L'evoluzione della rivolta – Da Damasco l’insurrezione si sposta alla provincia, e alle elite si sostituiscono ceti medio-bassi. Si tratta molto spesso di quegli stessi settori della popolazione che prima costituivano il pilastro di sostegno del regime: contadini, operai, impiegati e piccoli commercianti che negli ultimi quindici anni sono stati abbandonati e penalizzati dalle riforme di liberalizzazione. Sono loro che hanno maggiormente risentito della crescente corruzione dei circoli di potere che gravitano intorno al regime e del taglio progressivo degli aiuti statali. Altre città e regioni si uniscono progressivamente alle proteste: Banyas, Nawa, Homs, Latakia, Idlib, Qamishli, Hama e tante altre. All’inizio le proteste nascono da esigenze diverse, localizzate: ogni regione ha le proprie richieste e le proprie lamentele contro il regime. Soprattutto, all’inizio non si chiede la caduta di Bashar al-Assad: gli slogan domandano la fine della corruzione, riforme, più libertà.
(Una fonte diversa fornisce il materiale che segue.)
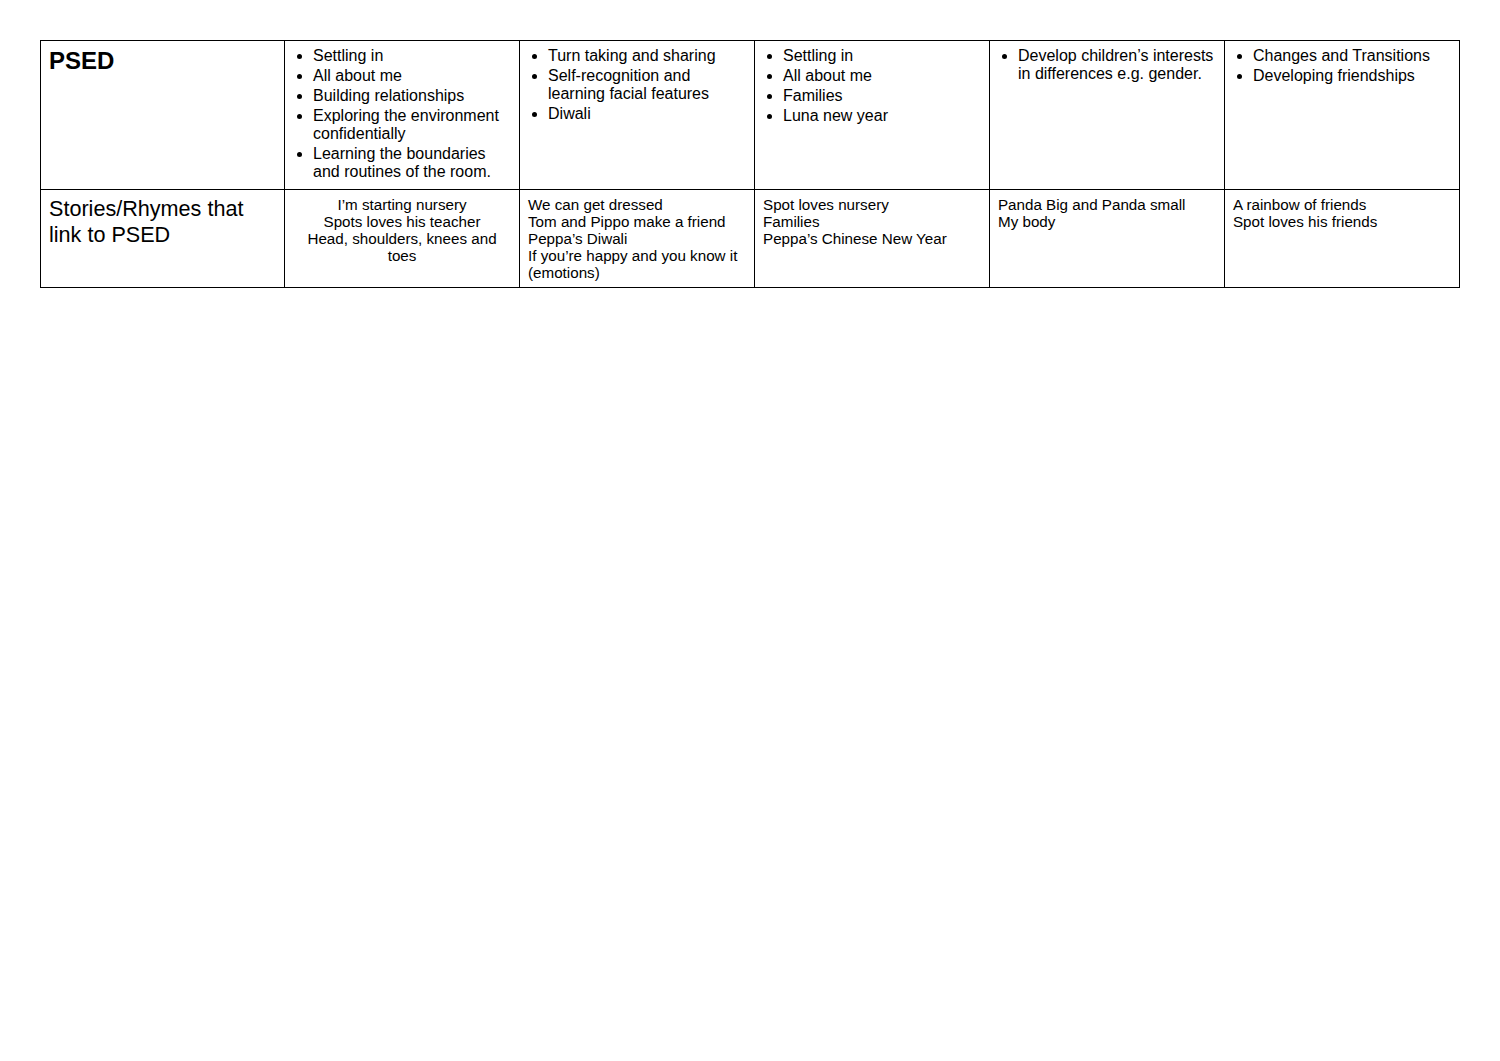| PSED | Settling in All about me Building relationships Exploring the environment confidentially Learning the boundaries and routines of the room. | Turn taking and sharing Self-recognition and learning facial features Diwali | Settling in All about me Families Luna new year | Develop children’s interests in differences e.g. gender. | Changes and Transitions Developing friendships |
| Stories/Rhymes that link to PSED | I’m starting nursery Spots loves his teacher Head, shoulders, knees and toes | We can get dressed Tom and Pippo make a friend Peppa’s Diwali If you’re happy and you know it (emotions) | Spot loves nursery Families Peppa’s Chinese New Year | Panda Big and Panda small My body | A rainbow of friends Spot loves his friends |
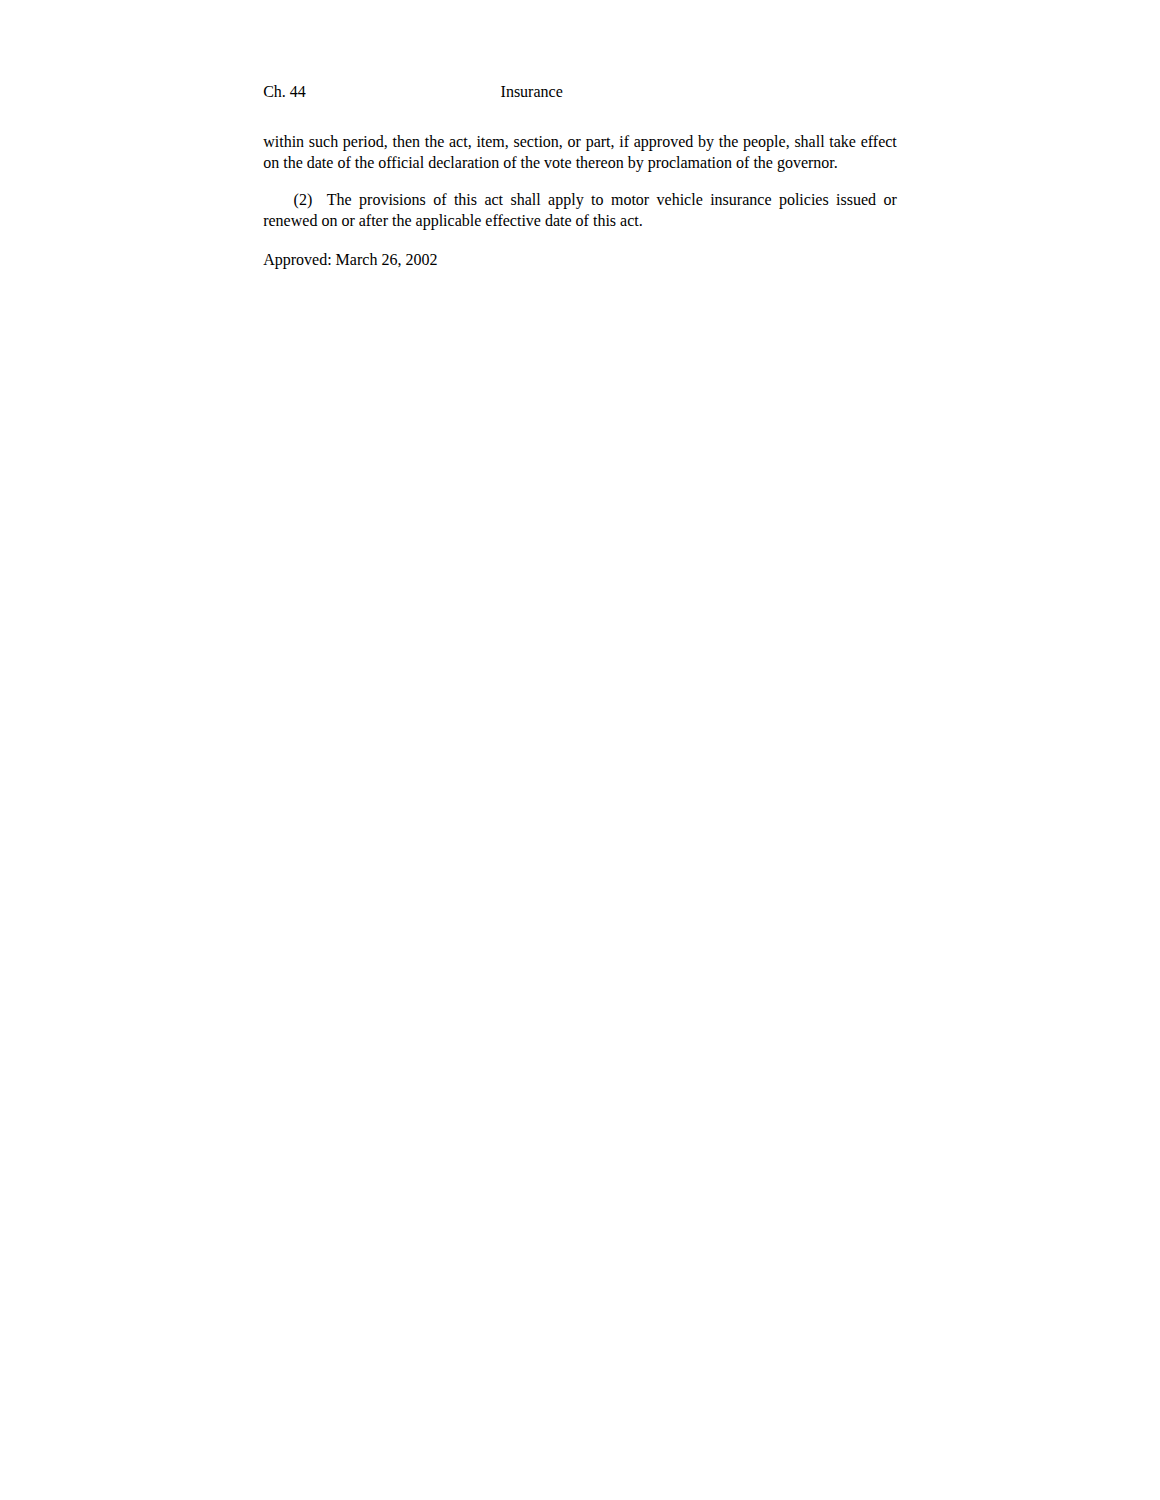Ch. 44
Insurance
within such period, then the act, item, section, or part, if approved by the people, shall take effect on the date of the official declaration of the vote thereon by proclamation of the governor.
(2) The provisions of this act shall apply to motor vehicle insurance policies issued or renewed on or after the applicable effective date of this act.
Approved: March 26, 2002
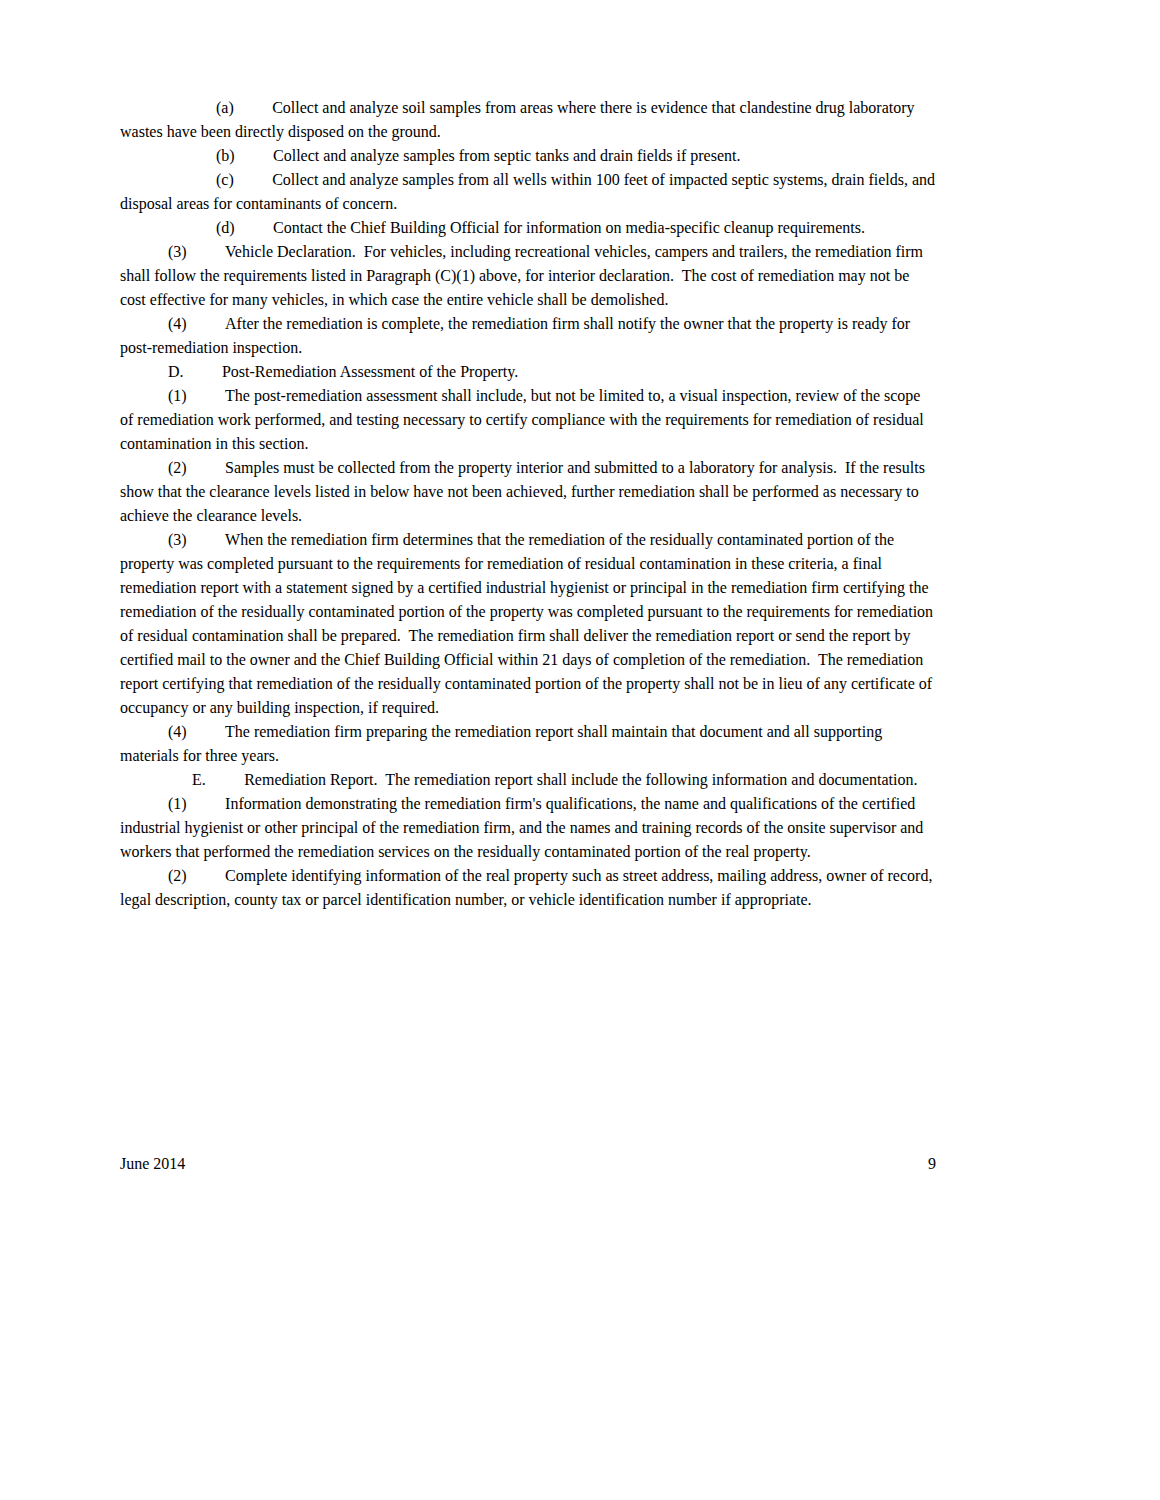(a) Collect and analyze soil samples from areas where there is evidence that clandestine drug laboratory wastes have been directly disposed on the ground.
(b) Collect and analyze samples from septic tanks and drain fields if present.
(c) Collect and analyze samples from all wells within 100 feet of impacted septic systems, drain fields, and disposal areas for contaminants of concern.
(d) Contact the Chief Building Official for information on media-specific cleanup requirements.
(3) Vehicle Declaration. For vehicles, including recreational vehicles, campers and trailers, the remediation firm shall follow the requirements listed in Paragraph (C)(1) above, for interior declaration. The cost of remediation may not be cost effective for many vehicles, in which case the entire vehicle shall be demolished.
(4) After the remediation is complete, the remediation firm shall notify the owner that the property is ready for post-remediation inspection.
D. Post-Remediation Assessment of the Property.
(1) The post-remediation assessment shall include, but not be limited to, a visual inspection, review of the scope of remediation work performed, and testing necessary to certify compliance with the requirements for remediation of residual contamination in this section.
(2) Samples must be collected from the property interior and submitted to a laboratory for analysis. If the results show that the clearance levels listed in below have not been achieved, further remediation shall be performed as necessary to achieve the clearance levels.
(3) When the remediation firm determines that the remediation of the residually contaminated portion of the property was completed pursuant to the requirements for remediation of residual contamination in these criteria, a final remediation report with a statement signed by a certified industrial hygienist or principal in the remediation firm certifying the remediation of the residually contaminated portion of the property was completed pursuant to the requirements for remediation of residual contamination shall be prepared. The remediation firm shall deliver the remediation report or send the report by certified mail to the owner and the Chief Building Official within 21 days of completion of the remediation. The remediation report certifying that remediation of the residually contaminated portion of the property shall not be in lieu of any certificate of occupancy or any building inspection, if required.
(4) The remediation firm preparing the remediation report shall maintain that document and all supporting materials for three years.
E. Remediation Report. The remediation report shall include the following information and documentation.
(1) Information demonstrating the remediation firm's qualifications, the name and qualifications of the certified industrial hygienist or other principal of the remediation firm, and the names and training records of the onsite supervisor and workers that performed the remediation services on the residually contaminated portion of the real property.
(2) Complete identifying information of the real property such as street address, mailing address, owner of record, legal description, county tax or parcel identification number, or vehicle identification number if appropriate.
June 2014 9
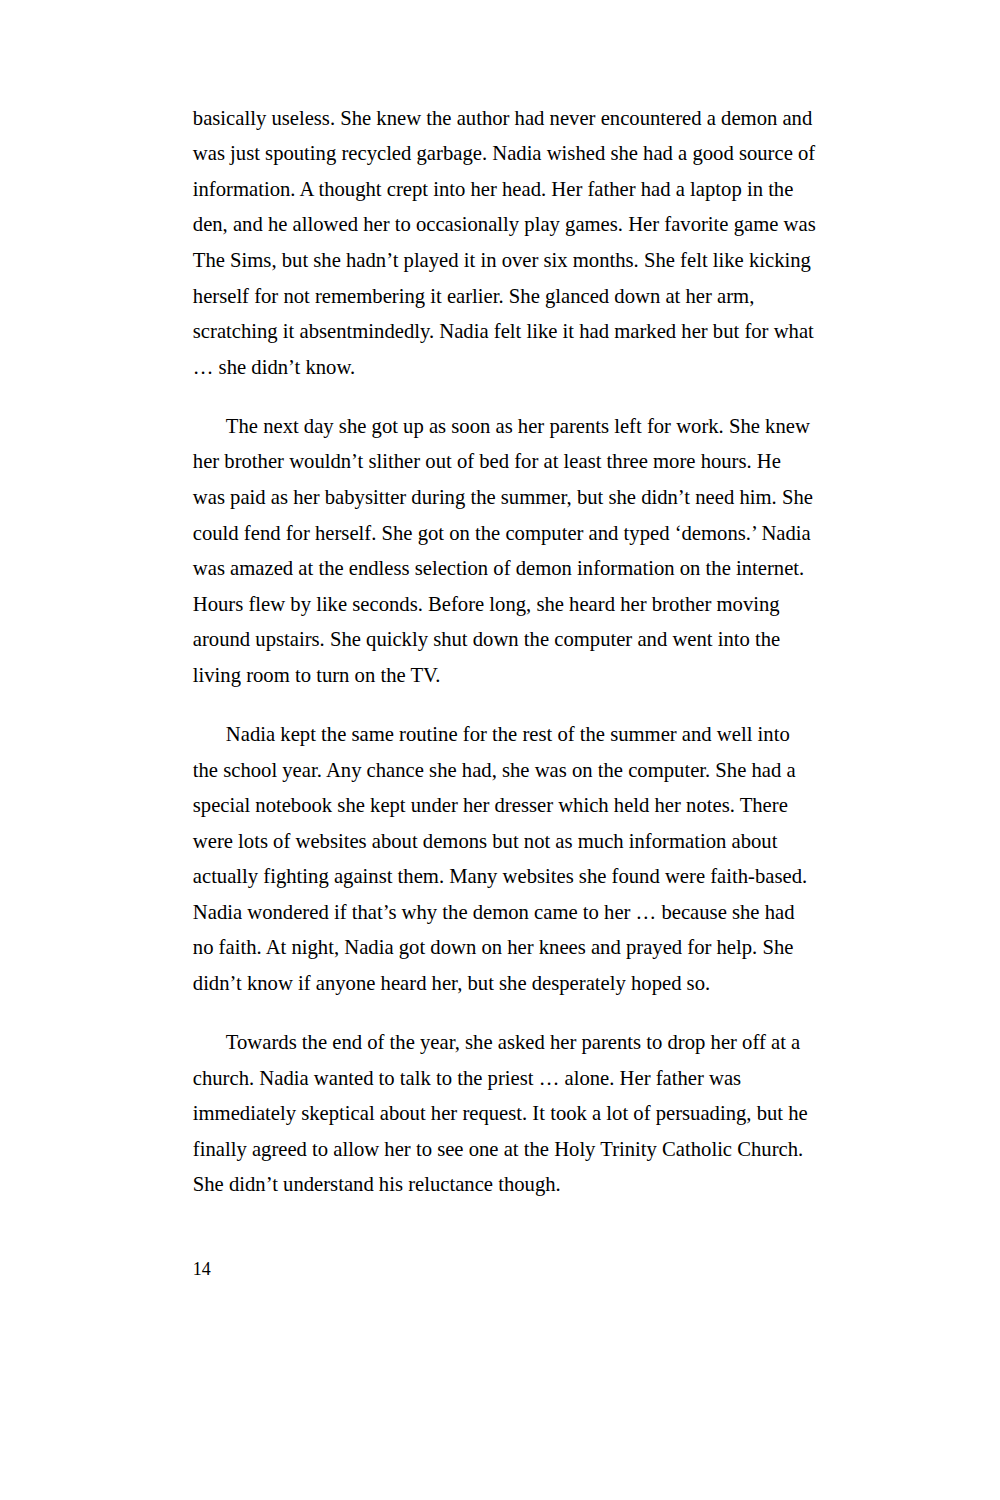basically useless. She knew the author had never encountered a demon and was just spouting recycled garbage. Nadia wished she had a good source of information. A thought crept into her head. Her father had a laptop in the den, and he allowed her to occasionally play games. Her favorite game was The Sims, but she hadn’t played it in over six months. She felt like kicking herself for not remembering it earlier. She glanced down at her arm, scratching it absentmindedly. Nadia felt like it had marked her but for what … she didn’t know.
The next day she got up as soon as her parents left for work. She knew her brother wouldn’t slither out of bed for at least three more hours. He was paid as her babysitter during the summer, but she didn’t need him. She could fend for herself. She got on the computer and typed ‘demons.’ Nadia was amazed at the endless selection of demon information on the internet. Hours flew by like seconds. Before long, she heard her brother moving around upstairs. She quickly shut down the computer and went into the living room to turn on the TV.
Nadia kept the same routine for the rest of the summer and well into the school year. Any chance she had, she was on the computer. She had a special notebook she kept under her dresser which held her notes. There were lots of websites about demons but not as much information about actually fighting against them. Many websites she found were faith-based. Nadia wondered if that’s why the demon came to her … because she had no faith. At night, Nadia got down on her knees and prayed for help. She didn’t know if anyone heard her, but she desperately hoped so.
Towards the end of the year, she asked her parents to drop her off at a church. Nadia wanted to talk to the priest … alone. Her father was immediately skeptical about her request. It took a lot of persuading, but he finally agreed to allow her to see one at the Holy Trinity Catholic Church. She didn’t understand his reluctance though.
14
È la repressione feroce del regime a dare unitarietà a questa catena frammentata di sollevamenti. Ed è la repressione del regime a radicalizzare le richieste dei manifestanti. Man mano che i morti arrivano a decine, poi centinaia di manifestanti, la legittimità del presidente si sgretola progressivamente, e le manifestazioni divengono un’aperta rivolta contro Bashar al-Assad e il suo regime. Si tratta di un’insurrezione pacifica: nessuno all’inizio pensa di poter usare le armi contro l’esercito e le forze di sicurezza. Il controllo dell’esercito da parte del regime è totale, quasi tutti gli ufficiali sono alawiti e di fedeltà assoluta.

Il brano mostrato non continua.